Serratus Anterior pain will also transmit in other parts of the body, which makes it possible to not always see where the symptoms are caused by the examination and assessment by the doctor in such circumstances. In cases of extreme pain, the doctor prescribes imagery tests for muscle pain including an MRI or x-ray scan. You may want to rule out additional conditions because it is not clear what causes serratus anterior pain. This may lead to further evaluations or referrals to other experts.
Serratus anterior treatment
This is usually a sign of a pulled muscle when you feel muscle pain during an exercise. In these cases, a revised RICE version is recommended:
- Resting– Take it easier and try to rest your muscle as much as possible in your everyday activities.
- Ice– Using a towel wrapped icepack for 20 minutes, many times a day to the sore portion of the muscle.

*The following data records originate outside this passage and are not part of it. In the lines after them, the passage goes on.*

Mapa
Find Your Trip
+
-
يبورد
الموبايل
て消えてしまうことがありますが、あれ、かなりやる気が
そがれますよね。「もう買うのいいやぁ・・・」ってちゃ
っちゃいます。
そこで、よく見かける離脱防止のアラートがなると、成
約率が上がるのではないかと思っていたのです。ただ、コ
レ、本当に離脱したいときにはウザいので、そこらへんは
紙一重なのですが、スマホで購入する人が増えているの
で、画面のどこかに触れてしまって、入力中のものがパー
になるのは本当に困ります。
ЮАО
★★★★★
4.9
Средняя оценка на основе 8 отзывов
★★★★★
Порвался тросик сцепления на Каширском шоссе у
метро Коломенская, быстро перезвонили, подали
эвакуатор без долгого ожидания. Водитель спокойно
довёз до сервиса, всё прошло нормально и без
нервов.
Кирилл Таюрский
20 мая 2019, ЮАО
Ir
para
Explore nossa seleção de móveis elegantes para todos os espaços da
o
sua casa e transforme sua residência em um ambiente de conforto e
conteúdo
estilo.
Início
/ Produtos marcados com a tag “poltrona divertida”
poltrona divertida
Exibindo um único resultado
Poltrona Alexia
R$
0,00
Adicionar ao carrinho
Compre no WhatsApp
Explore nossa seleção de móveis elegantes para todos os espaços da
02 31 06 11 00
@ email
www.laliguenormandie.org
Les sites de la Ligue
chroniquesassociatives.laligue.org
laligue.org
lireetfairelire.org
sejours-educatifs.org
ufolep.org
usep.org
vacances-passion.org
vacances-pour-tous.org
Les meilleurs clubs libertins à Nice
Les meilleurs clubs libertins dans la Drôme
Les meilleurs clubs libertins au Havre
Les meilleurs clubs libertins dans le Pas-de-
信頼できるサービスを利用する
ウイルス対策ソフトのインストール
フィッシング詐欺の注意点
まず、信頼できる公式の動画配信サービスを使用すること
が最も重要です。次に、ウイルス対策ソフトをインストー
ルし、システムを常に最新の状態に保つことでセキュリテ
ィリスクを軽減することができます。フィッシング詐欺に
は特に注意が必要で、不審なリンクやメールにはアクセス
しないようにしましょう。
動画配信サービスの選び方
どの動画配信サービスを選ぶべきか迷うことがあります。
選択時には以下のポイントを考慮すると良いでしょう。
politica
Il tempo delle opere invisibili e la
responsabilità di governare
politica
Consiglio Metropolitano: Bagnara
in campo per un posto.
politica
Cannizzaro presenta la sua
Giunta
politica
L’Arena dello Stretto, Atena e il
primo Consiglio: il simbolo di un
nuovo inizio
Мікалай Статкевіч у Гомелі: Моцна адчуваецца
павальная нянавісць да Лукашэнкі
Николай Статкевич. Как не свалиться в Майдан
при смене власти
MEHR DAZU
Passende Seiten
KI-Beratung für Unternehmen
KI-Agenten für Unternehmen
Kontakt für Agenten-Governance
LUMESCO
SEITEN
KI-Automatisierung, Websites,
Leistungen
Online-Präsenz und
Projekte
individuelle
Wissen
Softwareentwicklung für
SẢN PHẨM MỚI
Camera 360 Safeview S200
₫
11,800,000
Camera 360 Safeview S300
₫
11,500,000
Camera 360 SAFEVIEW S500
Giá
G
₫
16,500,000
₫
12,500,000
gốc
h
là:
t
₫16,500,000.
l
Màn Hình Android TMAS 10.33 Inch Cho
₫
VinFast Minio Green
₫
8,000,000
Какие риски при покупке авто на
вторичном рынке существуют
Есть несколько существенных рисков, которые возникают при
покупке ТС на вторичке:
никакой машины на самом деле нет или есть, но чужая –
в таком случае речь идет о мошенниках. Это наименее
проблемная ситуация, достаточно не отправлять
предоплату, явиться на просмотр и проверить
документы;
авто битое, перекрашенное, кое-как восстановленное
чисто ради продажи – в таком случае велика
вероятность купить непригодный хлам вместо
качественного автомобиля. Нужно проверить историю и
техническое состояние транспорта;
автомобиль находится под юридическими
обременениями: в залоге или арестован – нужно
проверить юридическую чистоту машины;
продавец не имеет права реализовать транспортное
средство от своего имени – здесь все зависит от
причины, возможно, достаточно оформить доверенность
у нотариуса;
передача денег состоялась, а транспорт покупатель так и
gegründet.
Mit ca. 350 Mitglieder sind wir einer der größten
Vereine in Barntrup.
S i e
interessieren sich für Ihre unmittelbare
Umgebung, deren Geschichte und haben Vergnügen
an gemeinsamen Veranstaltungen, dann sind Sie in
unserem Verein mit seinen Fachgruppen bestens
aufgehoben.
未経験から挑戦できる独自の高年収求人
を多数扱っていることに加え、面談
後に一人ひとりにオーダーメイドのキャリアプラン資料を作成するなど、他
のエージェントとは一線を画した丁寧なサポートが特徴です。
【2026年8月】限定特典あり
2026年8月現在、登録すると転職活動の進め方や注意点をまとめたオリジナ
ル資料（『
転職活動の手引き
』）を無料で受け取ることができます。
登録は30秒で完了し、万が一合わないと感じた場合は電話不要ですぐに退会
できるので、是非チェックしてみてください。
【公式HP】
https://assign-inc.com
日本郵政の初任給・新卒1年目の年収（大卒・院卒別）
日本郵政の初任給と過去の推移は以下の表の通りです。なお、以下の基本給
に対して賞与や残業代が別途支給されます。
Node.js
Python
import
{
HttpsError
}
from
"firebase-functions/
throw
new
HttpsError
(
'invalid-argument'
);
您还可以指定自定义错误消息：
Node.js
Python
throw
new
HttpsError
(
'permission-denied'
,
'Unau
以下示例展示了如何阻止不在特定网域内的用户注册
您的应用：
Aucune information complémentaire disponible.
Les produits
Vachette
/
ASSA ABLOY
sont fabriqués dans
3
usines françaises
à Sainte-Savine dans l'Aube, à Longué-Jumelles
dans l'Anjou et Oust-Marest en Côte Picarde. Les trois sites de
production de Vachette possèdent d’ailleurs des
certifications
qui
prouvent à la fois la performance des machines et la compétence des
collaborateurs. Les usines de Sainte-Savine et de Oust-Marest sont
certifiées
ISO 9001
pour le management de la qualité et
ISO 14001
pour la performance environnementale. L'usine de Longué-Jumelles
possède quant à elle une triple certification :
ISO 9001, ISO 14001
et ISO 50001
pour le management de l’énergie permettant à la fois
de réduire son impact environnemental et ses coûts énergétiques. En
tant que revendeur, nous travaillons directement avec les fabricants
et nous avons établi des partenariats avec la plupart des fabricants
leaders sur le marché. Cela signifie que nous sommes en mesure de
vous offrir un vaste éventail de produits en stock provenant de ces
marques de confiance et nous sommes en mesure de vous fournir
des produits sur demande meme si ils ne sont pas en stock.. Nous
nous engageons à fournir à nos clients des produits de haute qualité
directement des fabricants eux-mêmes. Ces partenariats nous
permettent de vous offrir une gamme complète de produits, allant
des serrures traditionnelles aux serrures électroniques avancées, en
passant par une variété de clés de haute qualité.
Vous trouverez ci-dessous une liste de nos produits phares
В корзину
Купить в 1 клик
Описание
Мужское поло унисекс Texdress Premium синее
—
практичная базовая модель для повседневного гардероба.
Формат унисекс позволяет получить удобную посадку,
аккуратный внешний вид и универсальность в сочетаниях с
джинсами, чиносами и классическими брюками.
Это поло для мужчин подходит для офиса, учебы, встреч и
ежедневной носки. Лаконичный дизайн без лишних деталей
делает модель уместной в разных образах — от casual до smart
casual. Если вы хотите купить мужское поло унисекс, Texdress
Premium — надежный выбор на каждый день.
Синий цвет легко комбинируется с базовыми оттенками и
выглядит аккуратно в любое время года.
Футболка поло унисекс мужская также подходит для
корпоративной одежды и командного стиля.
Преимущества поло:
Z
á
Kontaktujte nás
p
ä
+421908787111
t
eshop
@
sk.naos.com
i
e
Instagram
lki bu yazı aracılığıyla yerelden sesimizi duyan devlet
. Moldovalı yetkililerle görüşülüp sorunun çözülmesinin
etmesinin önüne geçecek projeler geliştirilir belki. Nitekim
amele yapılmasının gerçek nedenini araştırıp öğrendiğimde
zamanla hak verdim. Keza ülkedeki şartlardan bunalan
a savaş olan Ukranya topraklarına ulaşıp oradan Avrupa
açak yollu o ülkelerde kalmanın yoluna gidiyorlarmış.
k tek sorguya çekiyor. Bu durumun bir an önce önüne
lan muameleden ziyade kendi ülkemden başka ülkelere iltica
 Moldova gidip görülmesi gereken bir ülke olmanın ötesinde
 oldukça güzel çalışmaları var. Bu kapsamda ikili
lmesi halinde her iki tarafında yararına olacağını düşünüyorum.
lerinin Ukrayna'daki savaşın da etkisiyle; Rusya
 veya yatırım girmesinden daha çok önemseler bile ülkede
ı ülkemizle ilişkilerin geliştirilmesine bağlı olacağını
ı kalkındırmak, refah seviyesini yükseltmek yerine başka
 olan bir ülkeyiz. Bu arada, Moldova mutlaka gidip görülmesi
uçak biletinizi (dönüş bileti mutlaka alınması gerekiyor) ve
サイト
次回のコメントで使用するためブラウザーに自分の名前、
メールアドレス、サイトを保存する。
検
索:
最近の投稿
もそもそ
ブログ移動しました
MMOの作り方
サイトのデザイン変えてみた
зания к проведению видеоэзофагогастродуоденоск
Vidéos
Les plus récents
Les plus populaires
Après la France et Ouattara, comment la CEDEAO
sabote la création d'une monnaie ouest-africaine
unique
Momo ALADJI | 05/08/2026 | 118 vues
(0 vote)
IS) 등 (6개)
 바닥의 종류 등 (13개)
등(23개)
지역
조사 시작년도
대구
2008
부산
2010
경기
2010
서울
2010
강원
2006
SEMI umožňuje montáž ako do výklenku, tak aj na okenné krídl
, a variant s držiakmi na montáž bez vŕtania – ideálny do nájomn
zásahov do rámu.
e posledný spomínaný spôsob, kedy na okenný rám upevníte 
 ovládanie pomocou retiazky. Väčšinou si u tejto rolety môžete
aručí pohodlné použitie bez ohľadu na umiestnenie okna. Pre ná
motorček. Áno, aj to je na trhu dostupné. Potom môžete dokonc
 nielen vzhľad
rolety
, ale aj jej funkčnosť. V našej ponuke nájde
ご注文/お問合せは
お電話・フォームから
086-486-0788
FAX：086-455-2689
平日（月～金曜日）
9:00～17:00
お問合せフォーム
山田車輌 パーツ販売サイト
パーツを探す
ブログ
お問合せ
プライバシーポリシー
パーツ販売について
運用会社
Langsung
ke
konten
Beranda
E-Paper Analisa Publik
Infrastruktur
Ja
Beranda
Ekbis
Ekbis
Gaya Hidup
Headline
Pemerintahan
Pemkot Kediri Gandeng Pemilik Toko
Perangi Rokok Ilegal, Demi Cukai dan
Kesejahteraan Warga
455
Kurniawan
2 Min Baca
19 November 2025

- Compression– Compression to the serratus anterior can be difficult to apply. Bandages can be applied to the region to minimize swelling.
Non-steroidal anti-inflammatory medicines (NSAIDs) can be helpful to lessen swells and discomfort, such as aspirin (Bufferin) or ibuprofen (Motrin IB or Advil), oral steroids, muscle relaxers, stronger pain medication, joint injections. One can also opt for a massage to loosen muscles.
Serratus anterior pain may be uneasy but normally resolves on its own without any treatment. Remember, stretching before and after activities can reduce the risk of injury — particularly for the muscles, such as the serratus anterior, which we usually do not think about. Call your doctor to rule out something severe if you think you have anterior pain of serratus and do not solve it in a few days.